In this type of scam, the sender, generally through an email, requests help in facilitating the transfer of a substantial sum of money. In return, the sender offers a commission, usually in the range of several million dollars. The scammers then request that money be sent to pay for some of the costs associated with the transfer. Once money is sent to the scammers, they will either disappear immediately or try to get more money with claims of continued problems with the transfer.
In such matters the victims normally allege that they have received emails from unknown sources wherein they have been informed that:
• Either they have won a lottery worth millions of dollars; or
• Their help is required for transferring of illegal money from some African Country; or
• They have been selected for an overseas job, generally a hotel job in some European/American country; or
• Goods are offered at throwaway prices; or
• In some cases, the victim's address book in her emailing list is compromised and emails sent to all her contacts from her ID asking for money to bail out from a perilous situation;
The victims are trapped in a phased manner and are generally made to deposit a huge amount of money either as money transfer fee, payment of taxes or transportation cost.

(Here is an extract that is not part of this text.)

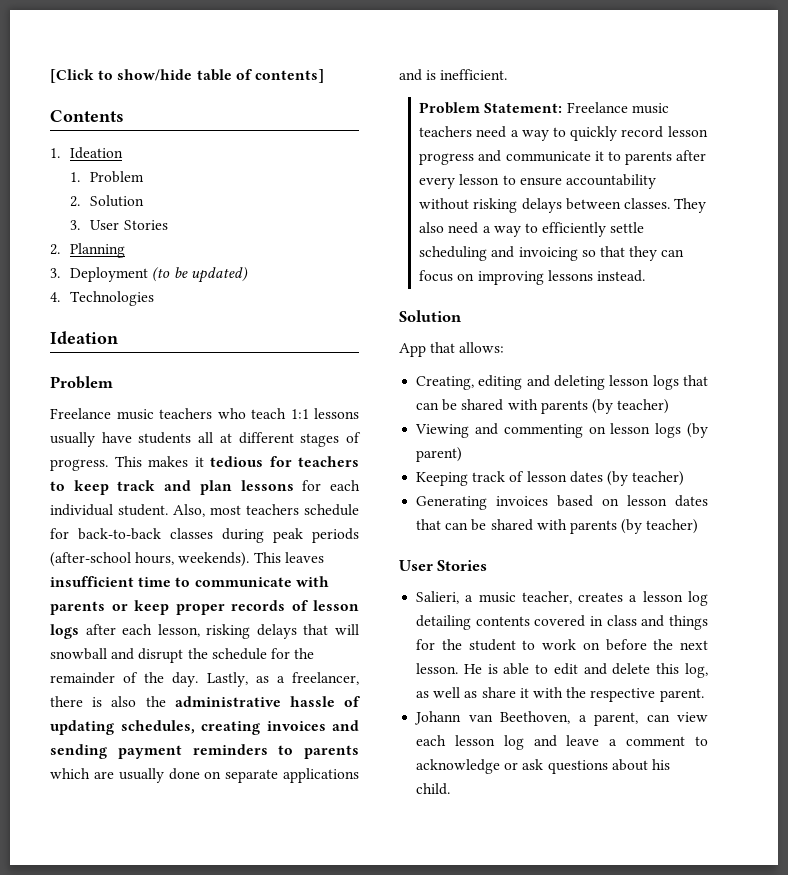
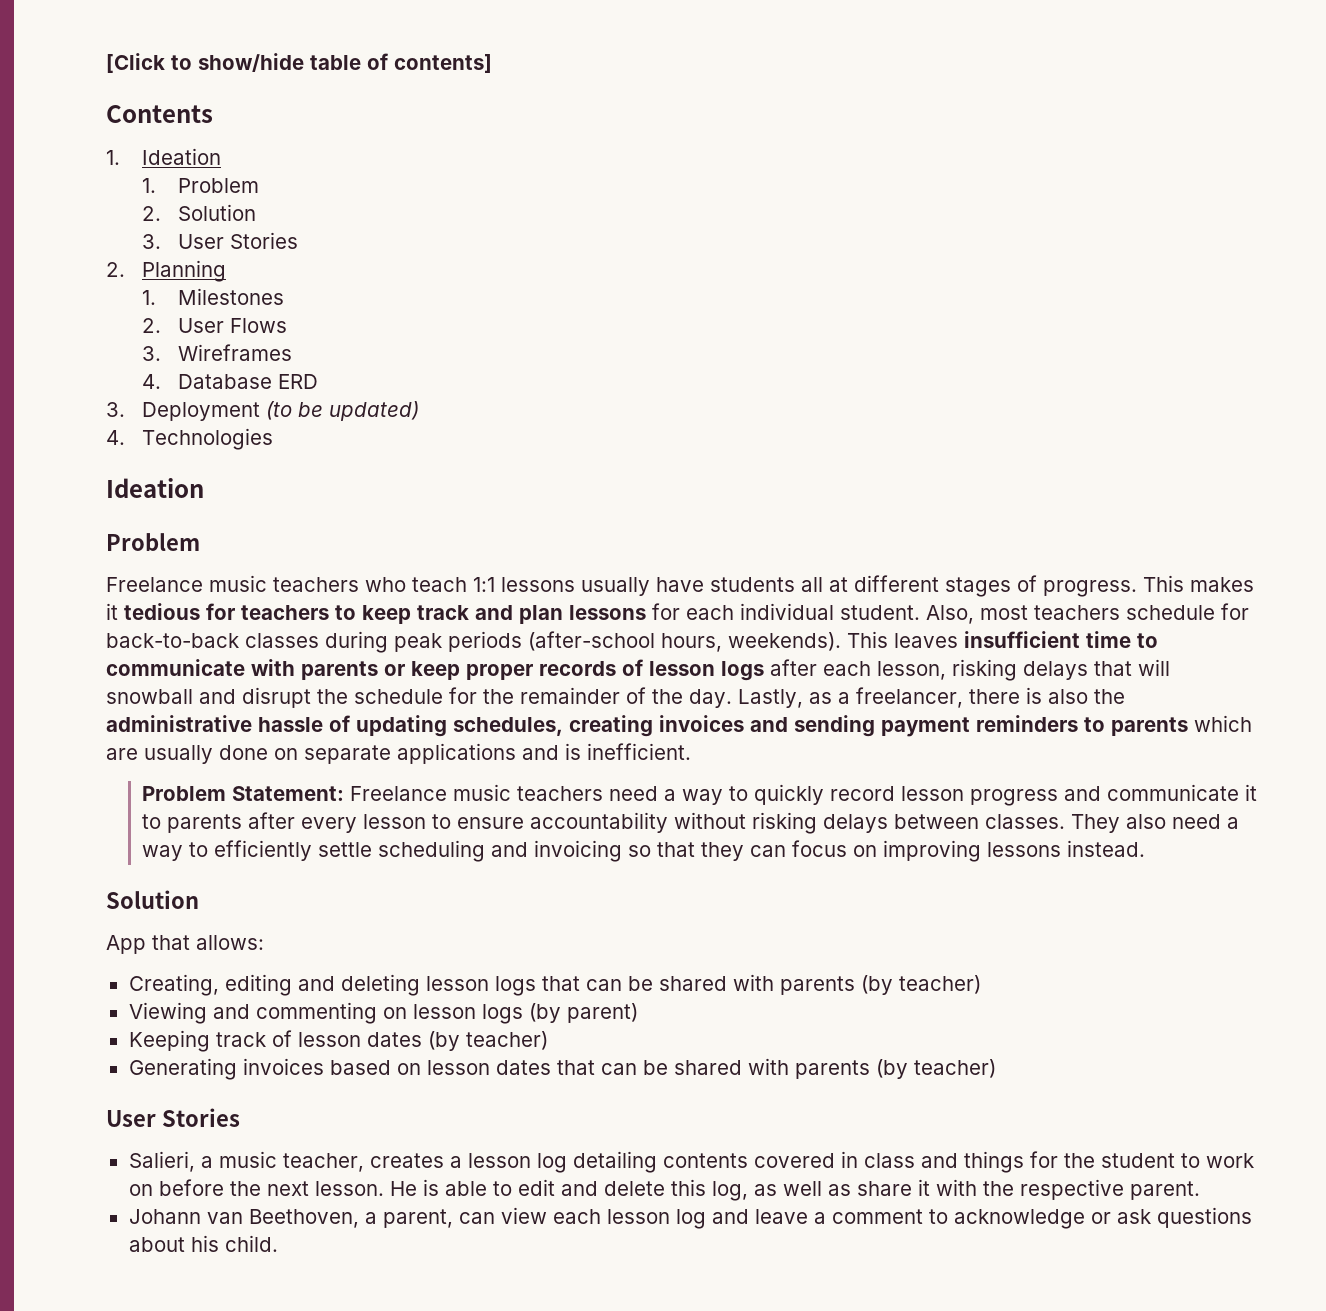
(126, 250) none -> [141,288,284,305] [141,318,287,333] [141,344,292,361] [141,374,318,389] // 1. Milestones // 2. User Flows // 3. Wireframes // 4. Database ERD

The victims apparently receive a spam email and respond to the same and ends up paying money to some unknown persons for a nonexistent purpose.
Such crimes are generally carried out from foreign locations. Money is either deposited in offshore accounts or in some courier account in India.
1. Do not chat with strangers over net. Fraudsters and scammers prowl on the internet looking for victims.
2. Never send money or give credit card details, online account details or copies of personal documents to anyone you don’t know or trust and never by email.
3. Avoid any arrangement with a stranger who asks for up-front payment via money order, wire transfer, international funds transfer, pre-loaded card or electronic currency. It is rare to recover money sent this way.
4. Do not agree to transfer money for any unknown person. Money laundering is a criminal offence.
5. Verify the identity of the contact by calling the relevant organization directly – find them through an independent source such as a phone book or online search. Do not use the contact details provided in the message sent to you.
6. Check credentials of foreign enteties through the concerned Embassies and High Commissions, Counselates etc.
7. Do an internet search using the names or exact wording of the letter/email to check for any references to a scam – many scams can be identified this way.
8. If you think it’s a scam, don't respond — scammers will use a personal touch to play on your emotions to get what they want.
9. Remember there are no get-rich-quick schemes: if it sounds too good to be true it probably is a trap.
1. Immediately send blocking request to the concerned service provider through their support or helpdesk and try to retrieve the access by following the procedure mentioned by them.
2. Immediately send an email to all your contact from any alternative email not to respond to emails coming from the hacked email.
3. If any transaction was made, immediately contact the concerned bank to stop the transfer.
1. Take a print out of the alleged email along with its full header of the email
2. Take full header only from the first recievier email account (not the forwarded one).
3. Take Bank statement from the victim’s account.
4. Collect Details of the alleged transaction made.
5. Lodge a complaint in your nearest Police Station explaining complete incidence along with the above mentioned documents.
6. Save the soft copy of all above mentioned documents and provide them to the Investigating Officer on a CD-R.